→ About this task: Once you find the line with "diantara nya ada" in the entries below, return exactly every line from it through the line with "Store Bank Nasional".

→ Records shown:
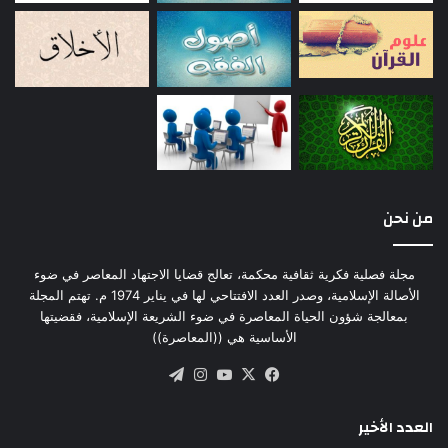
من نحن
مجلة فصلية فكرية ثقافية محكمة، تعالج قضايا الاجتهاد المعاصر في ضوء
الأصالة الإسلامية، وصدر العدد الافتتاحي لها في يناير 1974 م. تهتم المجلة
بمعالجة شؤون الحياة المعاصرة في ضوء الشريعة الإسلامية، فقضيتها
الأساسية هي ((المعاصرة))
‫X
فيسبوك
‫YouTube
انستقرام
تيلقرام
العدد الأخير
* * *
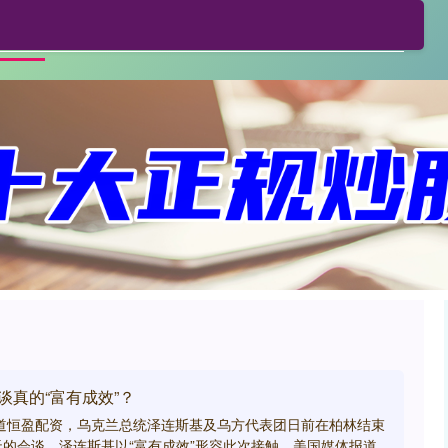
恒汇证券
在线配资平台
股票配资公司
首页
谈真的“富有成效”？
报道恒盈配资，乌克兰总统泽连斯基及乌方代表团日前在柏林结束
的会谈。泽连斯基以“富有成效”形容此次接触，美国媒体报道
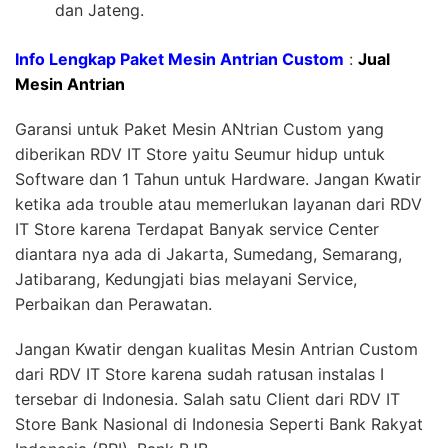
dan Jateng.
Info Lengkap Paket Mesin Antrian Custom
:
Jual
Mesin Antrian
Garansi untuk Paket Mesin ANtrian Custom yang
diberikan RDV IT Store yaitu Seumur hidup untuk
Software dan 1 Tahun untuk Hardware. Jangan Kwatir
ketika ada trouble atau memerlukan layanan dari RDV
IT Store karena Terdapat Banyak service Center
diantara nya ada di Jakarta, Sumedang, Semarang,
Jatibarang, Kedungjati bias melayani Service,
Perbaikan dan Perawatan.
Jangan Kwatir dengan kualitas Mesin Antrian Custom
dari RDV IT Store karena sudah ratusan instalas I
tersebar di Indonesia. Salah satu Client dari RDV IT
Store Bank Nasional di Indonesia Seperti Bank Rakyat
* * *
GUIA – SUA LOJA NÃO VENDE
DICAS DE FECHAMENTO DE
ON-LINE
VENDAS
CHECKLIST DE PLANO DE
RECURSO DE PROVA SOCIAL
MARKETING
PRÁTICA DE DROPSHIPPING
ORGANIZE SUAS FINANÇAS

→ Result of the exercise:
diantara nya ada di Jakarta, Sumedang, Semarang,
Jatibarang, Kedungjati bias melayani Service,
Perbaikan dan Perawatan.
Jangan Kwatir dengan kualitas Mesin Antrian Custom
dari RDV IT Store karena sudah ratusan instalas I
tersebar di Indonesia. Salah satu Client dari RDV IT
Store Bank Nasional di Indonesia Seperti Bank Rakyat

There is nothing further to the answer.